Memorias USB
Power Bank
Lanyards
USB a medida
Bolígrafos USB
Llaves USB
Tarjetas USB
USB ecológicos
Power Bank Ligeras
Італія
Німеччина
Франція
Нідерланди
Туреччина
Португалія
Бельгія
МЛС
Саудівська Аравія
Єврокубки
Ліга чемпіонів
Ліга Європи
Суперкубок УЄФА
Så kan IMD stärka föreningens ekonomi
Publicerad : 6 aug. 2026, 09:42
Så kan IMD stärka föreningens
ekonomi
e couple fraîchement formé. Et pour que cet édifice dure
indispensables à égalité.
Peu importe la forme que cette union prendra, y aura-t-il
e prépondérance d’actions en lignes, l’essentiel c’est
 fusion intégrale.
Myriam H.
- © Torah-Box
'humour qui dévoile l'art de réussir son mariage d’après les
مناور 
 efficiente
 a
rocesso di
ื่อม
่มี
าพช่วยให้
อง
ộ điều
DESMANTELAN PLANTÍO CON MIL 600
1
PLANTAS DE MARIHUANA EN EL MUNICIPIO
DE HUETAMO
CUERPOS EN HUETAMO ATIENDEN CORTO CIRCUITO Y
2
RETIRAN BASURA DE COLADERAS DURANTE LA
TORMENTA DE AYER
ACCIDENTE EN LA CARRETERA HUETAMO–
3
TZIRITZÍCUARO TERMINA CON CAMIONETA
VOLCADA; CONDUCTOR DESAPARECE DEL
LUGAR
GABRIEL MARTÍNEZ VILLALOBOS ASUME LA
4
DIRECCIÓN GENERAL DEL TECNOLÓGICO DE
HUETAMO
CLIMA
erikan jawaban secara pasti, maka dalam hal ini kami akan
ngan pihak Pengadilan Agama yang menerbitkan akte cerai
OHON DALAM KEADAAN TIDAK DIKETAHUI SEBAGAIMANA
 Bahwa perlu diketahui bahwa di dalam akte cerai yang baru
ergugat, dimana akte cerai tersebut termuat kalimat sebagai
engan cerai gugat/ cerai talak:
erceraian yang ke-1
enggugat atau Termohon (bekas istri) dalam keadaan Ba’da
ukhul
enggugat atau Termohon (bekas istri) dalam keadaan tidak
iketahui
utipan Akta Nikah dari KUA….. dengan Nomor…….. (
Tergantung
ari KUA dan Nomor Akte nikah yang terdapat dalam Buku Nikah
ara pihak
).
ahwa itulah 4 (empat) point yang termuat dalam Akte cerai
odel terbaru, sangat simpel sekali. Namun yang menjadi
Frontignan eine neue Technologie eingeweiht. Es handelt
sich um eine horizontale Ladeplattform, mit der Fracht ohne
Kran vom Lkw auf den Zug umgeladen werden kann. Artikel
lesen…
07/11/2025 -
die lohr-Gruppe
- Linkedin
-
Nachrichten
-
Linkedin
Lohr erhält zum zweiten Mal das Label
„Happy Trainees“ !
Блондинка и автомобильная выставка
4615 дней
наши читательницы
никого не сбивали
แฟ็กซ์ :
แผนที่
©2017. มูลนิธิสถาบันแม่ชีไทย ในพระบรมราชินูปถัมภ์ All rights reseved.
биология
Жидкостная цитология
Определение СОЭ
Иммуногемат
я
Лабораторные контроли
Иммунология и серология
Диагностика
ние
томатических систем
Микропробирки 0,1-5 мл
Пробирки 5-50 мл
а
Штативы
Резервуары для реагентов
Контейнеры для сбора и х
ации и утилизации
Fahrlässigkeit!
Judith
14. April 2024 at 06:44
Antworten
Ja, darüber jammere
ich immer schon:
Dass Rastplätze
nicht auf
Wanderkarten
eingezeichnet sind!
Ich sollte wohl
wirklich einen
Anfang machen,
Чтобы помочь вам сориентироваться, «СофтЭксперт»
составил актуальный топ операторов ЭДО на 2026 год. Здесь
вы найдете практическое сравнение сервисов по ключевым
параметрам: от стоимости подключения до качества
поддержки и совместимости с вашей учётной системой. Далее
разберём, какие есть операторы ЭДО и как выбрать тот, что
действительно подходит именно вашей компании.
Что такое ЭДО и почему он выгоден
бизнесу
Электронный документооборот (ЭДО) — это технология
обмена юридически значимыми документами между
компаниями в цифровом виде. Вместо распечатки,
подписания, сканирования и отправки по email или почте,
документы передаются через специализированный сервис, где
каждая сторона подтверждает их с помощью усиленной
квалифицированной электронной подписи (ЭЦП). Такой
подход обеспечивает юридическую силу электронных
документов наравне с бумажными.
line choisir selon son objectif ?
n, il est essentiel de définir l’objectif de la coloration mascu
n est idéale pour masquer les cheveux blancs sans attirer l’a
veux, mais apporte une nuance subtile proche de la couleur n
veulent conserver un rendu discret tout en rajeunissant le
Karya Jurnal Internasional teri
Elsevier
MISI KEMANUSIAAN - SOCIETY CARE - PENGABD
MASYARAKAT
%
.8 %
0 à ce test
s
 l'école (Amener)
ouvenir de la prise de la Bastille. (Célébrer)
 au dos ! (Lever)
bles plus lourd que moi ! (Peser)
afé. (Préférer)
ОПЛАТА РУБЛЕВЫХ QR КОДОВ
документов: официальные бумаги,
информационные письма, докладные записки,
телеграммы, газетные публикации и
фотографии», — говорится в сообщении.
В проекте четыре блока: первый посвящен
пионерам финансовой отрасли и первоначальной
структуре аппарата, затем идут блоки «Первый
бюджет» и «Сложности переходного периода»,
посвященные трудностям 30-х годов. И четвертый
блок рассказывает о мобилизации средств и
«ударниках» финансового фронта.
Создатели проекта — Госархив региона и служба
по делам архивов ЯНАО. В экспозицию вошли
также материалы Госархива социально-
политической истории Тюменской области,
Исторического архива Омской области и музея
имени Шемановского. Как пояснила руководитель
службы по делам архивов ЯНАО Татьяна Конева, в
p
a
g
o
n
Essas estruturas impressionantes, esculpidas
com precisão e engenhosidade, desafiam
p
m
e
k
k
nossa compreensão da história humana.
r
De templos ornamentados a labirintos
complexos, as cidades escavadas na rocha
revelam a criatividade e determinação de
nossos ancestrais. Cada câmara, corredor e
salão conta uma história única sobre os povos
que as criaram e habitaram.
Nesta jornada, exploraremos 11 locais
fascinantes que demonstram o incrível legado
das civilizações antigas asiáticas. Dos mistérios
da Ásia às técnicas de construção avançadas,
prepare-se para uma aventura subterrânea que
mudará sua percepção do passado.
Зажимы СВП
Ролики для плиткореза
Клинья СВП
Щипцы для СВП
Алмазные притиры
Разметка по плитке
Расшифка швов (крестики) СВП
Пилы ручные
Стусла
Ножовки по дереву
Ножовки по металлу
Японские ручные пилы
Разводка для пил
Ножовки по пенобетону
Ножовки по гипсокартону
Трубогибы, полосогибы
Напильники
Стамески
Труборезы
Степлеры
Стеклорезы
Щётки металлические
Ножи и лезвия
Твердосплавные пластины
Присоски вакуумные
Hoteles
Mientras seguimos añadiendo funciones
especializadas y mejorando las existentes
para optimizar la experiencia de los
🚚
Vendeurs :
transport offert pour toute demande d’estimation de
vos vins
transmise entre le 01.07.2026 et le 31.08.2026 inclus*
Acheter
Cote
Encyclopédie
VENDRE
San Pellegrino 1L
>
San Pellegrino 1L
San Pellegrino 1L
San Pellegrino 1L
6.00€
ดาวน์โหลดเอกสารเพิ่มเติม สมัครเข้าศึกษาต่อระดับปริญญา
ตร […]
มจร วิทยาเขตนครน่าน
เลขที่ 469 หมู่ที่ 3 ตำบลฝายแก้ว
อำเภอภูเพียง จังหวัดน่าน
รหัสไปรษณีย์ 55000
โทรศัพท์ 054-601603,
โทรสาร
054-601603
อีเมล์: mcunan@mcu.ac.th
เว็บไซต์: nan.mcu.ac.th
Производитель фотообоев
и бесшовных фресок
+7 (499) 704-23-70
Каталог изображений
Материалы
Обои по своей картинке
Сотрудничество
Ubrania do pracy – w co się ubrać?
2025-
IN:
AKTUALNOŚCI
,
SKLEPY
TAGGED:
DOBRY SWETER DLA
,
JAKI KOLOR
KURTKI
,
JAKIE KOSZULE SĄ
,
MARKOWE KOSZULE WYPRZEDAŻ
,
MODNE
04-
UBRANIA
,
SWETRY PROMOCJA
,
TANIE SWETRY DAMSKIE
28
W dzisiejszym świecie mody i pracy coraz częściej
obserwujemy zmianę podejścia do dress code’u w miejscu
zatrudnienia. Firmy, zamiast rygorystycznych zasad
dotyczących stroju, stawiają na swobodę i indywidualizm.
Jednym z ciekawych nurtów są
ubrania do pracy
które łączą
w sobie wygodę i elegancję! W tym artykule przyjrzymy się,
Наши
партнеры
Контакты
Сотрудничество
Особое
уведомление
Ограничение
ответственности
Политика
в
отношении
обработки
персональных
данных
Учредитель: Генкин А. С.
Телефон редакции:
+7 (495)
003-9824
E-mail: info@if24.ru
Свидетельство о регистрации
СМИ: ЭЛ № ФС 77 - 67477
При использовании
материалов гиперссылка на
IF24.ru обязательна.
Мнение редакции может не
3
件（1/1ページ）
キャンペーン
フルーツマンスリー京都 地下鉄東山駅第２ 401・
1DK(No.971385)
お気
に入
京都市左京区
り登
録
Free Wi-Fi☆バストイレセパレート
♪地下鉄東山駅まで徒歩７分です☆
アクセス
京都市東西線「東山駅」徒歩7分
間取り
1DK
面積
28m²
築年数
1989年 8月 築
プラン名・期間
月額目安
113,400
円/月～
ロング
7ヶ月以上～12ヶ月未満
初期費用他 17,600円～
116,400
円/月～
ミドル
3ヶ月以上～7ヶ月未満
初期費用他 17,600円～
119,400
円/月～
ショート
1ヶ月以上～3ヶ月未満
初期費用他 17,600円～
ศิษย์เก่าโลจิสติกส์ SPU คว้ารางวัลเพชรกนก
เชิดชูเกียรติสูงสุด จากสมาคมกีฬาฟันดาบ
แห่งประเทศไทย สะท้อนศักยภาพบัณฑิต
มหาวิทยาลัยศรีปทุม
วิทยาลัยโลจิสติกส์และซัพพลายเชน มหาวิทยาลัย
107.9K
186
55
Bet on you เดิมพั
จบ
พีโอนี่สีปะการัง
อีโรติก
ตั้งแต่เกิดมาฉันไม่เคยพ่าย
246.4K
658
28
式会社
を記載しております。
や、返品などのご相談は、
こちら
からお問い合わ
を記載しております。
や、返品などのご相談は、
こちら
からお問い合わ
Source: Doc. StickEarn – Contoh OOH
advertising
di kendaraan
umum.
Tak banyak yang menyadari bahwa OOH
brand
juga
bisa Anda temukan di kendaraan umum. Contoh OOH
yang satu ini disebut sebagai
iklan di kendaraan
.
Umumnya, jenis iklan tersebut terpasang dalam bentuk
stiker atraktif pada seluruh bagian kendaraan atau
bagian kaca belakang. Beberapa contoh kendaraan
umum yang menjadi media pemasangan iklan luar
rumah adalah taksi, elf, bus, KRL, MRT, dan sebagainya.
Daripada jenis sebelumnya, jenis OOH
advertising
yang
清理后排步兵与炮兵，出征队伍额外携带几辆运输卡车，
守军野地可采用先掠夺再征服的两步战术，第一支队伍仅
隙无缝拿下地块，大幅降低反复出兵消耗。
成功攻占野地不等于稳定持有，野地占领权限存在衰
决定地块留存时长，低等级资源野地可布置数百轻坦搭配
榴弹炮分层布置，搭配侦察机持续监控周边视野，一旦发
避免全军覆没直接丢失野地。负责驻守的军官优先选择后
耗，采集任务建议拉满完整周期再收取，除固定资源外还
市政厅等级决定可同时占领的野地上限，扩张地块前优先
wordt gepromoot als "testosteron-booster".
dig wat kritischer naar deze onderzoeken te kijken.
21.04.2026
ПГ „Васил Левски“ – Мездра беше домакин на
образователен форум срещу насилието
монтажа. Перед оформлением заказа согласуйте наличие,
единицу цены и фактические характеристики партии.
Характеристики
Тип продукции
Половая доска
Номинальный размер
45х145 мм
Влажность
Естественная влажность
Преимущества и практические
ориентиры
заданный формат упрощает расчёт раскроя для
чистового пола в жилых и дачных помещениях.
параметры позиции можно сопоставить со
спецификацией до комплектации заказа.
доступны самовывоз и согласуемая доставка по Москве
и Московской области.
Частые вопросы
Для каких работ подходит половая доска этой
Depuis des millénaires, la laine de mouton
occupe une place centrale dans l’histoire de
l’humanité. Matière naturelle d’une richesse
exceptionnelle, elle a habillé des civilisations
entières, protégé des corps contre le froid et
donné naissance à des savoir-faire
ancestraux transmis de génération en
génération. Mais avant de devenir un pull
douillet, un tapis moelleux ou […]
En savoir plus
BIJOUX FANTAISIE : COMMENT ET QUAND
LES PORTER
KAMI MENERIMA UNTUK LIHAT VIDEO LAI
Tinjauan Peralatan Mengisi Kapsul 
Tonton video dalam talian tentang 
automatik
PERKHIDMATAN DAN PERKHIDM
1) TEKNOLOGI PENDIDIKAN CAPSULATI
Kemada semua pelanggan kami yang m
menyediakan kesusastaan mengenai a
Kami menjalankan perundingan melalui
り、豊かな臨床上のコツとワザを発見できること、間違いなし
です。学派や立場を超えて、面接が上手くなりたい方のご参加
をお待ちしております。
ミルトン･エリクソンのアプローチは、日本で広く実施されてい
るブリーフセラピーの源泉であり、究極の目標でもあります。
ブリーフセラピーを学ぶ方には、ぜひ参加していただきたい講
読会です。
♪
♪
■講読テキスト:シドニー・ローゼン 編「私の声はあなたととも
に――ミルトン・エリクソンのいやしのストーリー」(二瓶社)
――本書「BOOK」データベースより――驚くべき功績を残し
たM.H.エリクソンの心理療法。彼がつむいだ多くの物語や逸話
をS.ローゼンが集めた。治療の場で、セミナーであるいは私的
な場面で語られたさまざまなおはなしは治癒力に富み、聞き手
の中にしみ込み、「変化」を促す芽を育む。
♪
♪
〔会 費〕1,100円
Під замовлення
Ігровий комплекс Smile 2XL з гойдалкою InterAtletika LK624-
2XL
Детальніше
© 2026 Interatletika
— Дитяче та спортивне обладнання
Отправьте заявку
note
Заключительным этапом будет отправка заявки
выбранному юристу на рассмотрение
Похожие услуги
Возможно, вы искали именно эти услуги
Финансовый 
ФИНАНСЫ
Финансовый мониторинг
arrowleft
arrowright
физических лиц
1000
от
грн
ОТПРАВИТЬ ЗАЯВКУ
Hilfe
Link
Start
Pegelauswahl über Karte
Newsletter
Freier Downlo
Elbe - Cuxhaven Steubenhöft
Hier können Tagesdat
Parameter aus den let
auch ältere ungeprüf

To-do item: Copy out the material above word for word, starting at its first line and ending after the line that contains "erikan jawaban secara".

Task result:
Memorias USB
Power Bank
Lanyards
USB a medida
Bolígrafos USB
Llaves USB
Tarjetas USB
USB ecológicos
Power Bank Ligeras
Італія
Німеччина
Франція
Нідерланди
Туреччина
Португалія
Бельгія
МЛС
Саудівська Аравія
Єврокубки
Ліга чемпіонів
Ліга Європи
Суперкубок УЄФА
Så kan IMD stärka föreningens ekonomi
Publicerad : 6 aug. 2026, 09:42
Så kan IMD stärka föreningens
ekonomi
e couple fraîchement formé. Et pour que cet édifice dure
indispensables à égalité.
Peu importe la forme que cette union prendra, y aura-t-il
e prépondérance d’actions en lignes, l’essentiel c’est
 fusion intégrale.
Myriam H.
- © Torah-Box
'humour qui dévoile l'art de réussir son mariage d’après les
مناور 
 efficiente
 a
rocesso di
ื่อม
่มี
าพช่วยให้
อง
ộ điều
DESMANTELAN PLANTÍO CON MIL 600
1
PLANTAS DE MARIHUANA EN EL MUNICIPIO
DE HUETAMO
CUERPOS EN HUETAMO ATIENDEN CORTO CIRCUITO Y
2
RETIRAN BASURA DE COLADERAS DURANTE LA
TORMENTA DE AYER
ACCIDENTE EN LA CARRETERA HUETAMO–
3
TZIRITZÍCUARO TERMINA CON CAMIONETA
VOLCADA; CONDUCTOR DESAPARECE DEL
LUGAR
GABRIEL MARTÍNEZ VILLALOBOS ASUME LA
4
DIRECCIÓN GENERAL DEL TECNOLÓGICO DE
HUETAMO
CLIMA
erikan jawaban secara pasti, maka dalam hal ini kami akan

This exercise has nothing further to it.